> [The data]

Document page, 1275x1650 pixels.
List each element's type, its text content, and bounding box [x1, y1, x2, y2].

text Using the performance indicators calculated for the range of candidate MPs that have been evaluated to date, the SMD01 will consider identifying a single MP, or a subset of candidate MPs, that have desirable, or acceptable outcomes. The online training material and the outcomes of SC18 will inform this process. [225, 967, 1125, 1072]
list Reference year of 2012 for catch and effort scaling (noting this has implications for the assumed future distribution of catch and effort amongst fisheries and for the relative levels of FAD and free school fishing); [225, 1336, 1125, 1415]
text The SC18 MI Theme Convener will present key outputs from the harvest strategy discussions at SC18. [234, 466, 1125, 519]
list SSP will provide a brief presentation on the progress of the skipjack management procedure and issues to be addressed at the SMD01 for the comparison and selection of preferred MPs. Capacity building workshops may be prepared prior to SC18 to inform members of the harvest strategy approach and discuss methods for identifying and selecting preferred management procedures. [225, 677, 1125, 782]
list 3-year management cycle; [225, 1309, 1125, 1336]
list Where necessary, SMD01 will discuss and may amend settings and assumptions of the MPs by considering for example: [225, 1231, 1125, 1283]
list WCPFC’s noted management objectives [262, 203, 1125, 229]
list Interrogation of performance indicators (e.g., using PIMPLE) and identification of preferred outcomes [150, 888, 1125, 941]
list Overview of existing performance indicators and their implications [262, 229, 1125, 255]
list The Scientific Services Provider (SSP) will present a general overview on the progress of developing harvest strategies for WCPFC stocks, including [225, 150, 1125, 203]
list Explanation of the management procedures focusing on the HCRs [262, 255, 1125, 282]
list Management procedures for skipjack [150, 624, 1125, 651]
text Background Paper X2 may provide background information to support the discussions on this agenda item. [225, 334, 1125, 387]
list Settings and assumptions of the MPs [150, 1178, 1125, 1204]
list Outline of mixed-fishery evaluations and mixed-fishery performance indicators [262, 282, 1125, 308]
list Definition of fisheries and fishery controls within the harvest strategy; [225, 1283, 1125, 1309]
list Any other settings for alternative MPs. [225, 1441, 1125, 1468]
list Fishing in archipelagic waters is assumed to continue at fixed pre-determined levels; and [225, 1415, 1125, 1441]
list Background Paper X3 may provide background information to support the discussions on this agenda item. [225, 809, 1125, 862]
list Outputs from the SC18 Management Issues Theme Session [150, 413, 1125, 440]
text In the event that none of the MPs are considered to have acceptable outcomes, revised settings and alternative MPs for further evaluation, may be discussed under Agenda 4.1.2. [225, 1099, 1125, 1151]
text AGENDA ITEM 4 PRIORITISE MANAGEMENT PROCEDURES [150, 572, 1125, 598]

> [Task to complete]
The answer must consist of every line from the data that contains the word "preferred".

> [Result]
list SSP will provide a brief presentation on the progress of the skipjack management procedure and issues to be addressed at the SMD01 for the comparison and selection of preferred MPs. Capacity building workshops may be prepared prior to SC18 to inform members of the harvest strategy approach and discuss methods for identifying and selecting preferred management procedures. [225, 677, 1125, 782]
list Interrogation of performance indicators (e.g., using PIMPLE) and identification of preferred outcomes [150, 888, 1125, 941]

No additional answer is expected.